Gentiloni e i suoi sherpa non avevano un compito facile, consapevoli che sul tema migranti gli slogan pre-elettorali "salvinrenziani" valgono niente. Dopo Tallin e Amburgo l’Italia resta in trincea, mentre la Francia di un Macron educatamente defilato tenta di armonizzare la retorica dell’Ottantanove con la politica reale. Per ora l’audacia del presidente francese si riduce al punto di blu dei suoi abiti sartoriali, ma sui migranti lo attende una sfida importante. Dovrà dimostrare come la fraternité, parola con la quale chiuse il discorso alla Piramide del Louvre il giorno della sua elezione trionfale e che userà a Parigi venerdì prossimo, sia un concetto valido anche fuori dai comizi.
Infine Erdoğan. In queste ore Tillerson è giunto in Turchia ma non è chiaro se incontrerà il Presidente, alle prese con la manifestazione chiamata "marcia della giustizia" partita come un rivo 25 giorni fa da Ankara e arrivata ieri a Istanbul come un fiume in piena.
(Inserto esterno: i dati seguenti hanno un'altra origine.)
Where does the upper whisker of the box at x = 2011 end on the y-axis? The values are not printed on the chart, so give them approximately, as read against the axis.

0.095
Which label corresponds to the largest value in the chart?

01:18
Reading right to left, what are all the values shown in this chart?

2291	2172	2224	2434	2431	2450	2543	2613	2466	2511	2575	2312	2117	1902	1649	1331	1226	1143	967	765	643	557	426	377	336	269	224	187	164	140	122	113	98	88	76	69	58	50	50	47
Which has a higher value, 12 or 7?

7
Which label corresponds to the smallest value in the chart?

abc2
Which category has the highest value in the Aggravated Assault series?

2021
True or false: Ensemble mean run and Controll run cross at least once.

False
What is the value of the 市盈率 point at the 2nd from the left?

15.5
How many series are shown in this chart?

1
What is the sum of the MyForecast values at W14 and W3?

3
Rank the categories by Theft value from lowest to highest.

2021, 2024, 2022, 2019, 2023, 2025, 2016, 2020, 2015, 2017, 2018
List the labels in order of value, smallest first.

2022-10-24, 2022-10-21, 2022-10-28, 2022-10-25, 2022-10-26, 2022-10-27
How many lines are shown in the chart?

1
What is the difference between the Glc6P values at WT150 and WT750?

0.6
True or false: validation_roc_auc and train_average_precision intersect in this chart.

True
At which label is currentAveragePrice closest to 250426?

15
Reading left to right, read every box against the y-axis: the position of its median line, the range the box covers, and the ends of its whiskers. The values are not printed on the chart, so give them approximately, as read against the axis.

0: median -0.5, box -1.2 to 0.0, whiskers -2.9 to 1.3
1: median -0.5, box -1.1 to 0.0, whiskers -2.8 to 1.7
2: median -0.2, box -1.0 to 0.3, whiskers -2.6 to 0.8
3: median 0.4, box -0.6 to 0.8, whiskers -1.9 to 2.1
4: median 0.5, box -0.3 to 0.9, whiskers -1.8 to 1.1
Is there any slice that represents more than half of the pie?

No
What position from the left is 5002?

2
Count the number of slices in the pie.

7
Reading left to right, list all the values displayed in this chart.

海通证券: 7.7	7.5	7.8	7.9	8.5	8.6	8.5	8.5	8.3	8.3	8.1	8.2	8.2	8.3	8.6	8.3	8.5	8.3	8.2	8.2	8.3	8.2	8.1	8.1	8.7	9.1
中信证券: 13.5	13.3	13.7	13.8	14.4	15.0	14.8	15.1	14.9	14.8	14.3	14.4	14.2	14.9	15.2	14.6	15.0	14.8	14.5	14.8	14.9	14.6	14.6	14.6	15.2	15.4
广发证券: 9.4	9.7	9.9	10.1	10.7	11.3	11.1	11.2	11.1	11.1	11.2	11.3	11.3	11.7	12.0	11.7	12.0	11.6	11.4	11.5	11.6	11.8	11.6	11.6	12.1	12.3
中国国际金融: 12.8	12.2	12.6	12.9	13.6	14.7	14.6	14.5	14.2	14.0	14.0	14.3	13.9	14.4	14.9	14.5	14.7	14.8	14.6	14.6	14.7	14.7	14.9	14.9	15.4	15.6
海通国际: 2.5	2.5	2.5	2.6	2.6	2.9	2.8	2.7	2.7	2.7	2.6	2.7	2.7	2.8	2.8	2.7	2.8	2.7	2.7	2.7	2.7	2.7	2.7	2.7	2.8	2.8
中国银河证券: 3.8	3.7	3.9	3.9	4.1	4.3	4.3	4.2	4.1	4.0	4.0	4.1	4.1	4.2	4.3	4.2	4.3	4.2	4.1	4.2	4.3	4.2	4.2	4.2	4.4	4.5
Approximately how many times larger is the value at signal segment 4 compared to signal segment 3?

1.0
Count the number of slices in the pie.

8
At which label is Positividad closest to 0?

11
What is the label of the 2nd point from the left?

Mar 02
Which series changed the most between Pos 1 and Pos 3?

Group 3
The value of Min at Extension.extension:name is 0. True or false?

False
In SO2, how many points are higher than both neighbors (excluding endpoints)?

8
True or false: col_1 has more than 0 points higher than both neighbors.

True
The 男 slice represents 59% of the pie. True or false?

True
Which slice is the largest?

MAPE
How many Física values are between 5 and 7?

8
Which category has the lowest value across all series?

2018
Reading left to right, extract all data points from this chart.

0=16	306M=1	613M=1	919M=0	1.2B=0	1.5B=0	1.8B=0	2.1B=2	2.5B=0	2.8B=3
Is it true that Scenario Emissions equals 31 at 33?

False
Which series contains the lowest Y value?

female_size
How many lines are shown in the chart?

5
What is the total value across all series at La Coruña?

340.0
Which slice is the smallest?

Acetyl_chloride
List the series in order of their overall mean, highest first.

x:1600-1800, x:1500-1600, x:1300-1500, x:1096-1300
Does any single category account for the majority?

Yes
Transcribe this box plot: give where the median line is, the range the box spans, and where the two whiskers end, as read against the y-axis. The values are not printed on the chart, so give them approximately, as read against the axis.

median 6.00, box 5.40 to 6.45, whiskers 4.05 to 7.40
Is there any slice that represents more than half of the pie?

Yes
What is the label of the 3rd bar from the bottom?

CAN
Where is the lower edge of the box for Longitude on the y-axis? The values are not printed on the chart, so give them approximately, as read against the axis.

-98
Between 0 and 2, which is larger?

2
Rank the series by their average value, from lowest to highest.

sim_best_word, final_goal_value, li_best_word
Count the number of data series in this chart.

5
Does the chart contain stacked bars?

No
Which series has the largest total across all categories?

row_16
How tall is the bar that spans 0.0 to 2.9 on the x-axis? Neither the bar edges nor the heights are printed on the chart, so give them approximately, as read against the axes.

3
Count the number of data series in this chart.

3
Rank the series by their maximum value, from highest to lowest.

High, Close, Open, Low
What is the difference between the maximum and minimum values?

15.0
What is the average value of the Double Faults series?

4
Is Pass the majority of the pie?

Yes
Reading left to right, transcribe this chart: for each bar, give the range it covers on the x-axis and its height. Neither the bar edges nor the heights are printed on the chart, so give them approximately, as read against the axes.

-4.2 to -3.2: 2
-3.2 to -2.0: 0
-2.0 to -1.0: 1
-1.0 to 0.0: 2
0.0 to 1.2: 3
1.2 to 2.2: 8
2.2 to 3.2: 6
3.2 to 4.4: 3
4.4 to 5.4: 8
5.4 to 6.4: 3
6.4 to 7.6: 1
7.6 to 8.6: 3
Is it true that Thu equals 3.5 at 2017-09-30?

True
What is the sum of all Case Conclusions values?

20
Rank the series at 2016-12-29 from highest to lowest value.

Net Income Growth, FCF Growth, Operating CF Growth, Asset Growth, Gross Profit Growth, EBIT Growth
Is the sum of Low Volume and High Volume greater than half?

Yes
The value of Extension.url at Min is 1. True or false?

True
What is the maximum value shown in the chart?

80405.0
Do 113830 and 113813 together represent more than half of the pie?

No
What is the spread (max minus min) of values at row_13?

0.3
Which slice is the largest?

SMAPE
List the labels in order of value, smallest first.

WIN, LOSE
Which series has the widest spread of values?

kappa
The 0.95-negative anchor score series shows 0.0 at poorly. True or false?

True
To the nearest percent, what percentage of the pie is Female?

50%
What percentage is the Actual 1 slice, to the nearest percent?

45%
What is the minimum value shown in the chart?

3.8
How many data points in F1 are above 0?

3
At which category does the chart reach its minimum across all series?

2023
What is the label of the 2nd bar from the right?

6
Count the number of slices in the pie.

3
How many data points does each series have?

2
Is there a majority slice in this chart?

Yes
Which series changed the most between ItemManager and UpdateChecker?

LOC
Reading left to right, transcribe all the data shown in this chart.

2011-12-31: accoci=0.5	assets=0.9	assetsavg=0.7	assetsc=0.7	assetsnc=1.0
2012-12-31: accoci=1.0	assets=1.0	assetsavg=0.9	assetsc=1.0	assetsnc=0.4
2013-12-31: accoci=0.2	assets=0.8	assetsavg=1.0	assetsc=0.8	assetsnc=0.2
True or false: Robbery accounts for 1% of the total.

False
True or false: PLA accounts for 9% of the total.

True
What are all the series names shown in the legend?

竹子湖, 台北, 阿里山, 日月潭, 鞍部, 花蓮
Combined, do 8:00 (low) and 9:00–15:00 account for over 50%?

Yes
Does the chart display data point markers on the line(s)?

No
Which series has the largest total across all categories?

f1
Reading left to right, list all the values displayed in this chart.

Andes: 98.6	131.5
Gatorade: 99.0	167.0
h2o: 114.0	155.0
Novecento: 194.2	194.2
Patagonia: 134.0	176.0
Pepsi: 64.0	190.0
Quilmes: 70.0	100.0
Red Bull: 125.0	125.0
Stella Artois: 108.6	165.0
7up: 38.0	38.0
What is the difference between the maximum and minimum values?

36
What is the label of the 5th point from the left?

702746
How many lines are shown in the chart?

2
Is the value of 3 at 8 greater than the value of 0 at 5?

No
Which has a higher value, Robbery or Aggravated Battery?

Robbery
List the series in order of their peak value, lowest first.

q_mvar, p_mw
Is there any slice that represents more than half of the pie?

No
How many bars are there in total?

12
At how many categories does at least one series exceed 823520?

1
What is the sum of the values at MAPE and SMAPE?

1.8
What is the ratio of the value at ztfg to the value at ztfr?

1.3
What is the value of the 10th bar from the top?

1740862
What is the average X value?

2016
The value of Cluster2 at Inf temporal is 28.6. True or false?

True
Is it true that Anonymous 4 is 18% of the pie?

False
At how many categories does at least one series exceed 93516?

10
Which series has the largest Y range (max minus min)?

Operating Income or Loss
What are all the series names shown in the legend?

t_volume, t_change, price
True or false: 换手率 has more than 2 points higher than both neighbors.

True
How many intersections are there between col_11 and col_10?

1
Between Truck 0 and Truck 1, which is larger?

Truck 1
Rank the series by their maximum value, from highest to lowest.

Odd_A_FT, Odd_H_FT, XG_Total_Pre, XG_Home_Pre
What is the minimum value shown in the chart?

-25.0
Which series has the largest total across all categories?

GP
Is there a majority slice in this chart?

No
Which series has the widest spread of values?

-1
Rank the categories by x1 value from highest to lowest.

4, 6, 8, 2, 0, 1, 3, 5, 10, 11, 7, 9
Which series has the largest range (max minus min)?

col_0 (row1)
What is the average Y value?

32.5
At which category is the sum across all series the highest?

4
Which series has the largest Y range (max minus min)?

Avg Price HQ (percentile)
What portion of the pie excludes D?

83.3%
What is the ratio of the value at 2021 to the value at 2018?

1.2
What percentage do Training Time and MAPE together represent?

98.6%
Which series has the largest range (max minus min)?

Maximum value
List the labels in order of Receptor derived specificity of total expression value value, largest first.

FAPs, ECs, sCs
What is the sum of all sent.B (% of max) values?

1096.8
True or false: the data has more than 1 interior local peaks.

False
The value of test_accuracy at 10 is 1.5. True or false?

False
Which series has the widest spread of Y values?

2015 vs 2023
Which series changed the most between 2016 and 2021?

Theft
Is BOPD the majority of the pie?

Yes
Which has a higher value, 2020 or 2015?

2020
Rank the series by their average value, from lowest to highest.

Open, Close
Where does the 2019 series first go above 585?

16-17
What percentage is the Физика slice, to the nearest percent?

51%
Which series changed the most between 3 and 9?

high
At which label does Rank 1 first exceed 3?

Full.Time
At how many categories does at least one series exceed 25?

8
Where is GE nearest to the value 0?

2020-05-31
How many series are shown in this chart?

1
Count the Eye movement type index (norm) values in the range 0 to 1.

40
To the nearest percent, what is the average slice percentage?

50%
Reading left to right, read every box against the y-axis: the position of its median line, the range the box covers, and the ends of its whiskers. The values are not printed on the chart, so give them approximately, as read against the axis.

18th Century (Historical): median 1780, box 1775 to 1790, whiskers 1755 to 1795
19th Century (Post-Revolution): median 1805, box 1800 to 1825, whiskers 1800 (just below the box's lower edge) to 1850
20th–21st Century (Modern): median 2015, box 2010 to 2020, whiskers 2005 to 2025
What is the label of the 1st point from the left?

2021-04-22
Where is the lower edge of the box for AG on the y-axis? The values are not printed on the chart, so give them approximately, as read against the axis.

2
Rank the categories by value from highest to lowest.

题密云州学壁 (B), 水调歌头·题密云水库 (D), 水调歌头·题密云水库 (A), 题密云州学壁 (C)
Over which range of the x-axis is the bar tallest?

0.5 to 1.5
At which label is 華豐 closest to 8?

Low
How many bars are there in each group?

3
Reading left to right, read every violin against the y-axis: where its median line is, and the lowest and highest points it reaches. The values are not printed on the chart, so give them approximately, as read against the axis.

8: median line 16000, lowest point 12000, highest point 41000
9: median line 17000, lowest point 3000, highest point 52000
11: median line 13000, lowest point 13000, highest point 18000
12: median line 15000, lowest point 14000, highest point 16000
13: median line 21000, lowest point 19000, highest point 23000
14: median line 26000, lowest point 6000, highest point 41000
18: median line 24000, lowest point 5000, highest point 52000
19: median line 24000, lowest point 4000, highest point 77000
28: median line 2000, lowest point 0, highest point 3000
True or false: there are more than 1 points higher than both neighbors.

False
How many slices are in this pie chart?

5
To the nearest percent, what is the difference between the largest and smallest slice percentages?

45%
Le opposizioni sono più vive che mai mentre ad Amburgo, anche a causa delle recenti frizioni con la Germania, Erdoğan ha sì tenuto un basso profilo ma ha anche annunciato che dopo l’uscita degli Usa dall’accordo sul clima, anche Ankara sospenderà la ratifica di Cop21.
Molte ombre dunque, in attesa della luce di Buenos Aires, prossima tappa del G20 nel 2018.